この期間にエネルギーを向けたのが、高校生の頃に覚え、その後も趣味としてインターネット上で対局を続けていた麻雀。Mリーグ(競技麻雀のチーム対抗戦のナショナルプロリーグ)の中継や、多井隆晴さん(RMU及びMリーグ・渋谷ABEMAS所属のプロ麻雀士)のYouTubeチャンネルをよく見るようになり、守備の意識、読みのすごさを感じて麻雀の奥深さを知っていく。

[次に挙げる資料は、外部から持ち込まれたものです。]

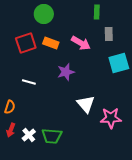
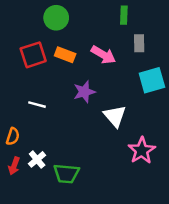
white triangle: (86, 104) -> (115, 116), moved
pink star: (111, 118) -> (142, 151), turned -30
white cross: (29, 135) -> (37, 159), moved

「それに39歳となり、いつまでサッカー選手を続けられるかわからない。目標や、緊張感、充実感が欲しいなと思って、麻雀のプロになりたいと思ったんです」
そして多井さんが代表を務めるRMU(競技麻雀のプロ団体)に連絡を取り、審査の申し込みを行った。試験内容は筆記試験、面接、そして実技。合格のため3か月間に渡って点数計算、牌効率などを猛勉強し、今年7月に合格を果たした。
サッカーと麻雀の二刀流
現在はサッカーにおいては江の島FC、麻雀においてはRMUに所属する。2つはまったく異なる競技のように感じられるが、共通点もあるようだ。
「麻雀は1対3のため、守備も大切ですし、無理に勝負しないことも必要です。奥が深いなと思いますし、読みとか判断とか、サッカーに通じるものもありますね」
ただ、麻雀は20歳ぐらいからプロになる人も少なくない。田島さんが遅めのスタートであることは間違いない。麻雀のプロになると決めた頃は、サッカーとの二刀流ではなく麻雀一筋のほうがよいのでは、と思ったそうだ。だがそこにも、多井さんの影響があった。
「たまたま、多井さんの本を読んでいたんです。そのなかに『今までの麻雀プロは麻雀だけをやっていた。しかし元乃木坂の中田花奈さんとか浅香唯さんとか、芸能人の方が麻雀プロになり、話題性ではかなわない。そのためこれからの麻雀プロは、自分から麻雀以外も頑張っていかなきゃいけない』というようなことが書いてあったんですよね」
その部分を読んだときに、「サッカーをやっていていいんだ」と思えたことで、二刀流を続けることを決意。サッカー選手としてはベテラン、雀士としてはオールドルーキーとなる田島さんは、両方で目標を抱く。
「サッカー選手をあと何年できるかわからないんですけれど、江の島FCでは神奈川県2部に昇格すること。将来的にはいろんな国のチームを見てきた経験を生かすために、指導者ではなくGM(ゼネラルマネージャー)だとかのチーム作りに興味を持っています。麻雀では、やはり最高峰のMリーグで戦いたいし、何かタイトルを取りたい。そして、真剣な場で多井さんと対局したいですね」
麻雀ではまず、10月からの新人研修に挑む。本人次第で何歳になっても続けられるし始められるのだと、田島さんは教えてくれている。